- RECORDS FOR PROCESSING -
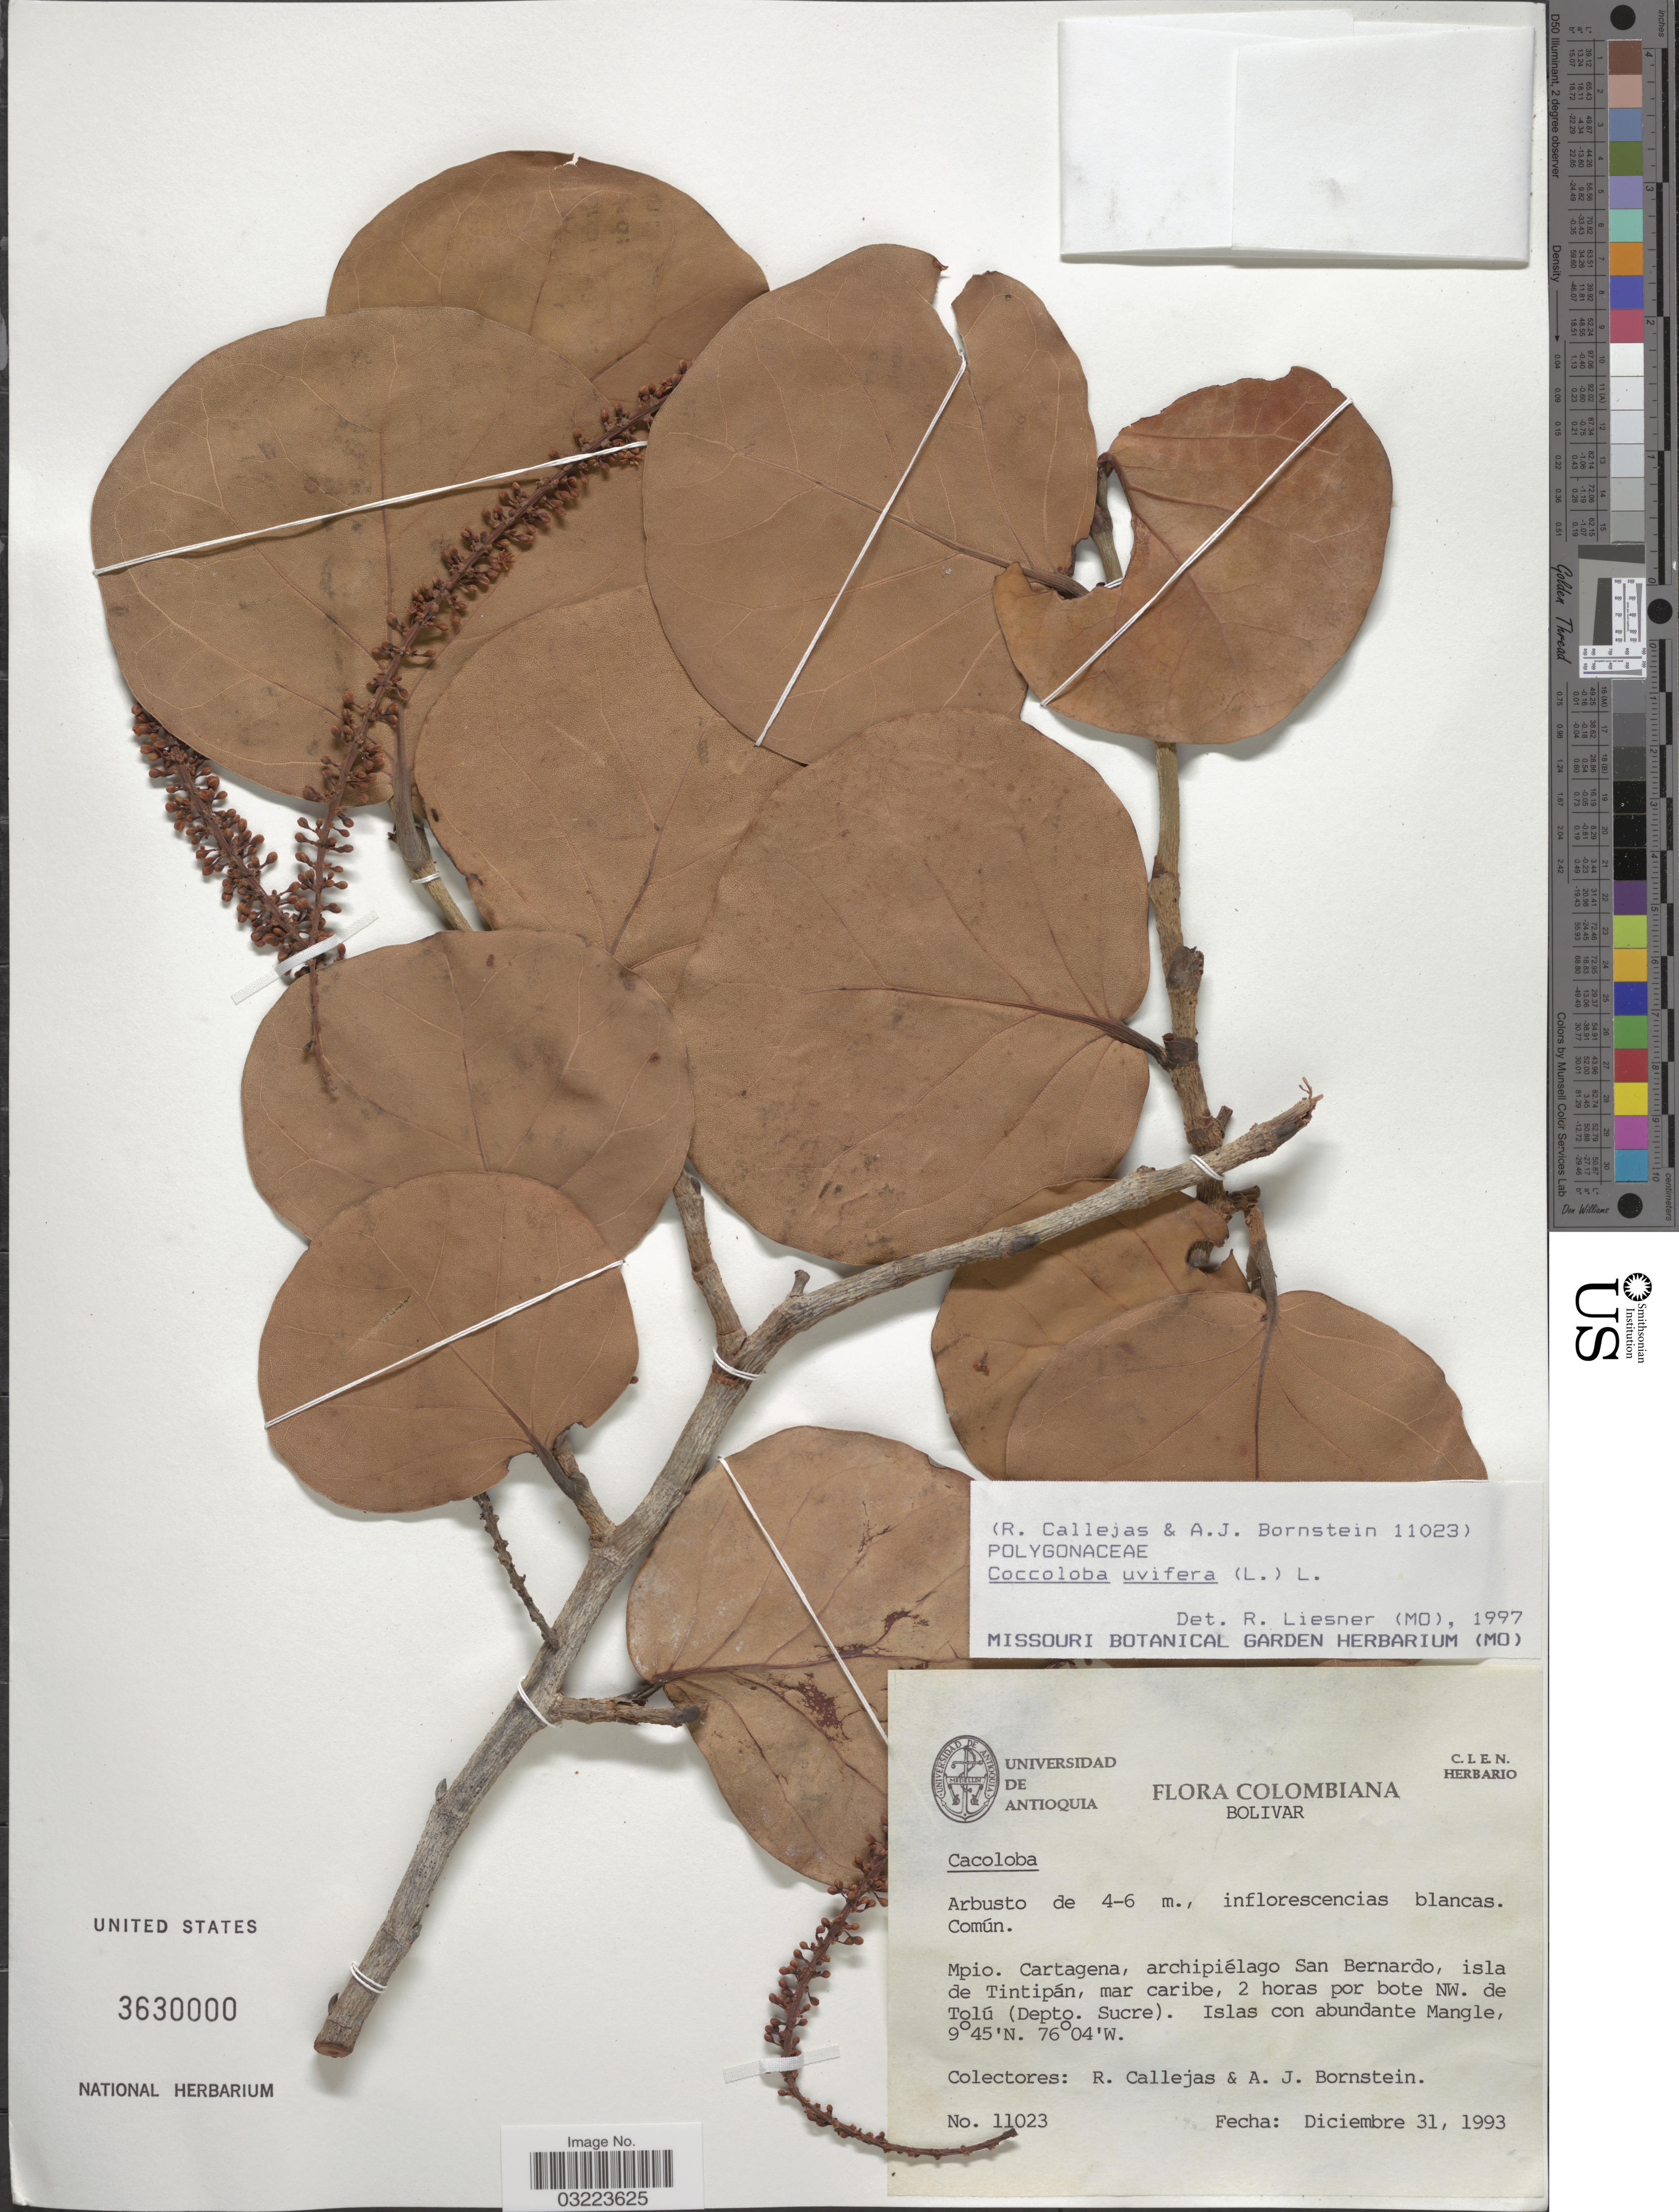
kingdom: Plantae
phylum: Tracheophyta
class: Magnoliopsida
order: Caryophyllales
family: Polygonaceae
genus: Coccoloba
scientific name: Coccoloba uvifera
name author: L.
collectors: R. Callejas & A. Bornstein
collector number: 11023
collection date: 1993-12-31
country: Colombia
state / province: Bolívar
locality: Mpio. Cartagena, archipiélago San Bernardo, isla de Tintipán, mar caribe, 2 horas por bote NW. de Tolú (Depto. Sucre). Islas con abundante Mangle.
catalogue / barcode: US 3630000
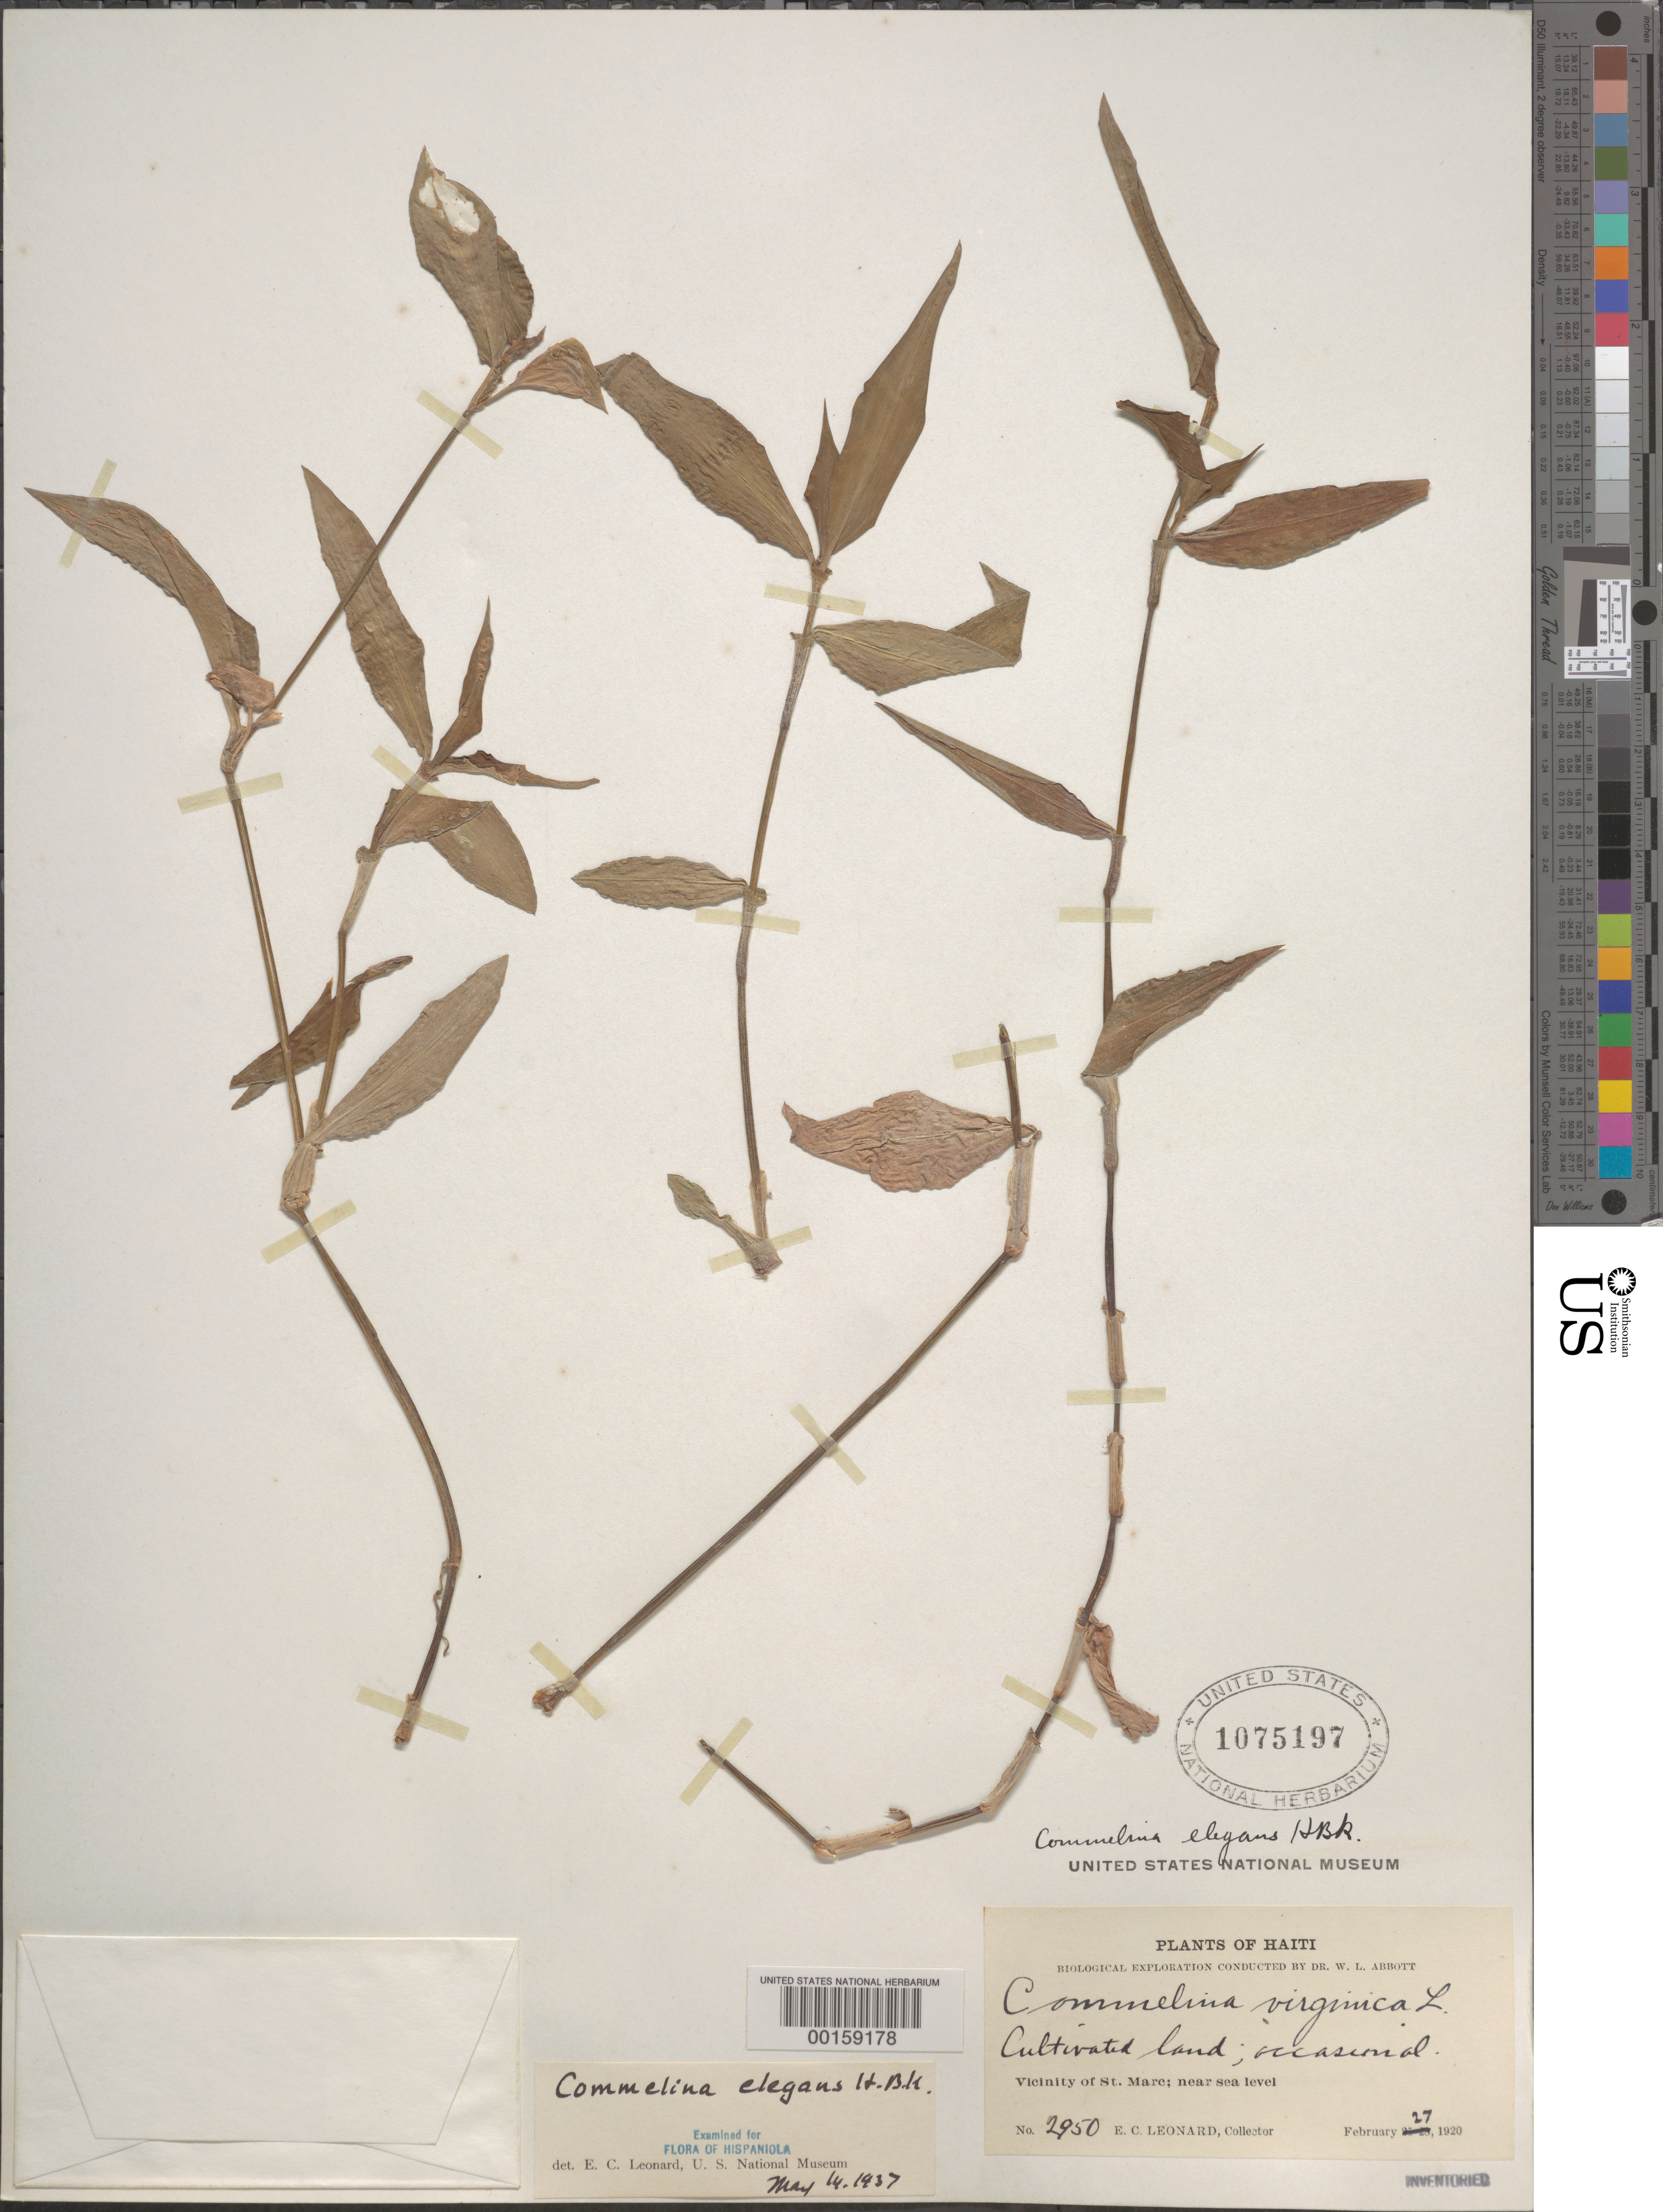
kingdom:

- EXERCISE REQUIREMENTS -
Copy the rows exactly, starting at the line that contains "name author: L." and ending with the last line of the rows. Leave the pictures out.

- CORRECT OUTPUT -
name author: L.
collectors: R. Callejas & A. Bornstein
collector number: 11023
collection date: 1993-12-31
country: Colombia
state / province: Bolívar
locality: Mpio. Cartagena, archipiélago San Bernardo, isla de Tintipán, mar caribe, 2 horas por bote NW. de Tolú (Depto. Sucre). Islas con abundante Mangle.
catalogue / barcode: US 3630000
kingdom:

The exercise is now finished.